The similarity in religious traditions is also emphasized in an accompanying miniature exhibition in an adjacent gallery, called “Scriptorium” — the “place where scribes write and illuminate books or scrolls.” Here are samples of parchment (skins of goats, sheep and deer); several kinds of traditional paper (including ahar — paper coated with alum and egg whites); display cases with the sources of pigments like pomegranate peel or dried insects; and videos on the creation of pens and inks and manuscripts. An activity table is also planned.
So much is shared in these three faiths. But the distinctions are also important and tend to be too aggressively minimized. For example: the biblical story of Abraham welcoming the three messengers who announce that his aged wife will give birth is pictured here in an elegant image from a 15th-century New Testament “Gospel According to Luke,” from Muscovy. The haloed visitors actually anticipate the Magi bringing gifts, and, as the label points out, give a presentiment of the doctrine of the Trinity.
Or again, in the Koran, Moses and Mary, the mother of Jesus, are both treated as prophets, but they are reinterpreted as heralds of what is yet to come.
In fact, because Christianity developed out of Judaism, and Islam grew out of both, similarities and allusions are also the markers of great differences. Each religion aggressively reinterpreted its predecessors, accepting its sacred texts but radically altering their implications and meanings. And each predecessor religion, in turn, opposed attempts to treat it as a prelude to something greater.

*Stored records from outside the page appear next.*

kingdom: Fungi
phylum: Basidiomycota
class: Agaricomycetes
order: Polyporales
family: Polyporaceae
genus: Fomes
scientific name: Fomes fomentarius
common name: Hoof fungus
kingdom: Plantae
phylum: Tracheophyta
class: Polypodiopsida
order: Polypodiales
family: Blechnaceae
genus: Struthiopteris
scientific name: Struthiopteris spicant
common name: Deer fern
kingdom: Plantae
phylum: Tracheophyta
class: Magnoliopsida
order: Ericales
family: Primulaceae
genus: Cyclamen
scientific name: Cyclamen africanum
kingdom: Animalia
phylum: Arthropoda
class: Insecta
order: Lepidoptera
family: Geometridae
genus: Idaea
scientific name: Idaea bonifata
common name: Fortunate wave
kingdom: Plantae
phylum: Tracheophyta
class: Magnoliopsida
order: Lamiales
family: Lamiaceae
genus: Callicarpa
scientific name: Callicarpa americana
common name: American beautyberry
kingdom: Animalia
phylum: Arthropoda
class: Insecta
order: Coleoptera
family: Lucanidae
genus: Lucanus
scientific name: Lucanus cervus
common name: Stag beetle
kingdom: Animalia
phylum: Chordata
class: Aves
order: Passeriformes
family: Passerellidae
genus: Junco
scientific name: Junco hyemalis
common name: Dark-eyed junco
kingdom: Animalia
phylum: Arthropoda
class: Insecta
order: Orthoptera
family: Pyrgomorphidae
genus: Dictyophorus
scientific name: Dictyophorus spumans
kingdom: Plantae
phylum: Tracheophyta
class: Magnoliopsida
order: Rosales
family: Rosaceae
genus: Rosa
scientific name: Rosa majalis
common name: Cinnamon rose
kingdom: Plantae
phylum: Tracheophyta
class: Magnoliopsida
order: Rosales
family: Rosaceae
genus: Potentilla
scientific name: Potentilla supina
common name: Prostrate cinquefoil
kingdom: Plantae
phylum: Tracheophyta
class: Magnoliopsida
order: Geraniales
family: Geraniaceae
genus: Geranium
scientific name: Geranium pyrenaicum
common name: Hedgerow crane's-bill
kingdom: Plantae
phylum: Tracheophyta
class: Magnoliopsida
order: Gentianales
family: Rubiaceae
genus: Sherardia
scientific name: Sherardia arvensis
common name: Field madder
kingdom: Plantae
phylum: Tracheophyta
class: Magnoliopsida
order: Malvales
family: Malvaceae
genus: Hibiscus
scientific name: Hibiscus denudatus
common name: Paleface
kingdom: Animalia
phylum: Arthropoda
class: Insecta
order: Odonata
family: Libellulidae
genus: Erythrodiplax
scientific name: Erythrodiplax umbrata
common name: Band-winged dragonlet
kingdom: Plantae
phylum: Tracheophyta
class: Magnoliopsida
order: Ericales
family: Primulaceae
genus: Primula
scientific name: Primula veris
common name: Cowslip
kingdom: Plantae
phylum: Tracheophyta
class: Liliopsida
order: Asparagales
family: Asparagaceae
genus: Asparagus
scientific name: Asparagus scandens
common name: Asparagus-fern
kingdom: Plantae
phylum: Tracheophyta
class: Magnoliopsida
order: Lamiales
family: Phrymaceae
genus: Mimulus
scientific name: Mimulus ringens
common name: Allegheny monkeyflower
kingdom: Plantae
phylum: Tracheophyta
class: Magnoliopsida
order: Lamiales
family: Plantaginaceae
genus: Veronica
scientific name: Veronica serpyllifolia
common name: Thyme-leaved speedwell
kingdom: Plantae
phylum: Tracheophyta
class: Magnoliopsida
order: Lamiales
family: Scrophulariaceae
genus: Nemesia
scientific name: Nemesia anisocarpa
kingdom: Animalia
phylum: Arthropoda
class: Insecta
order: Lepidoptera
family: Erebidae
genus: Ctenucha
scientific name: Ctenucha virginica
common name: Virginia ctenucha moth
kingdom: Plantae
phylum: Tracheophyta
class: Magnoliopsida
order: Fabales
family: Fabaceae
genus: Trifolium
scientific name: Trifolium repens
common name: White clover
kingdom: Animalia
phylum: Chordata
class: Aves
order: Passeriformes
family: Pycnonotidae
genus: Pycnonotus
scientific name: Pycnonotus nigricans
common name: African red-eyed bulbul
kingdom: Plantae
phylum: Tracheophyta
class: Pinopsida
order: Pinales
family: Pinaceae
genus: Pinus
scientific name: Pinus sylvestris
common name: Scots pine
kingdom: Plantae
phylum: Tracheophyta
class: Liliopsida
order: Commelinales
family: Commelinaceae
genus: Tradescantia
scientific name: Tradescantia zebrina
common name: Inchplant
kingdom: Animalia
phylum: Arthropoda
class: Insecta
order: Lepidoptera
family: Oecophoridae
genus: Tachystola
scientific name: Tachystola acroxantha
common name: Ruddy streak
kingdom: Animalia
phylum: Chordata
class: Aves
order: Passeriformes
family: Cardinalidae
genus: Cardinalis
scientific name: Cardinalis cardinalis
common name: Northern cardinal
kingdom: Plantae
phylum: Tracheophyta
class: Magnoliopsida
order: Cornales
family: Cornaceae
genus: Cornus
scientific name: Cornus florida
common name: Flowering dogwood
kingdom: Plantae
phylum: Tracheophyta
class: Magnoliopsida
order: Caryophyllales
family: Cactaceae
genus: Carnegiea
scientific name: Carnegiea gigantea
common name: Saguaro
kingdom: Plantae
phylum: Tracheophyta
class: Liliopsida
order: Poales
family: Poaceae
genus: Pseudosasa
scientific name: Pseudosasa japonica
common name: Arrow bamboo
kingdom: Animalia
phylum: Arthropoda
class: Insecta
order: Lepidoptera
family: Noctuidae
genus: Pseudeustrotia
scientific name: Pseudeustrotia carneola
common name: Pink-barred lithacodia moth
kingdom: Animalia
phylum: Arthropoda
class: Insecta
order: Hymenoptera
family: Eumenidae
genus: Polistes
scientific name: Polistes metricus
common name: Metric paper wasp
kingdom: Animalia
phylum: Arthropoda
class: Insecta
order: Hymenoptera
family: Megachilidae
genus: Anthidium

These are not subtle disputes, and the consequences were far from ecumenical, particularly when successor religions sought to spread their beliefs through conquest and conversion. And while the three share many traits — these are not primarily meditative or contemplative religions, after all, and they are indeed historical faiths, concerned with action, even with mission — their commonalities also lead to profound contrasts. For two millenniums, Judaism, tied to a particular people, was the least outwardly directed, but all three religions saw themselves as shaping world history. Each one also imagined a distinctive role for believers within it. And here the three are quite diverse indeed.
This is, of course, beyond the scope of this show. But understanding this would mean examining the three faiths more closely for their differences. And it might lead to other conclusions as well, even about recent inspirations for contemporary ecumenicism. The practitioners of terror who proudly declare their Islamic allegiance, like the spiritual leaders who praise them, are presenting one Islamic view of what direction history should take and what part believers should play in it.
That interpretation is not as much an anomaly as it might seem — though it doesn’t necessarily lead to violent acts. But it also may help explain why we do not hear much about exhibitions like this one, emphasizing “what we share,” originating in lands where that vision flourishes.
“Three Faiths: Judaism, Christianity, Islam” is on view through Feb. 27 at the New York Public Library; nypl.org.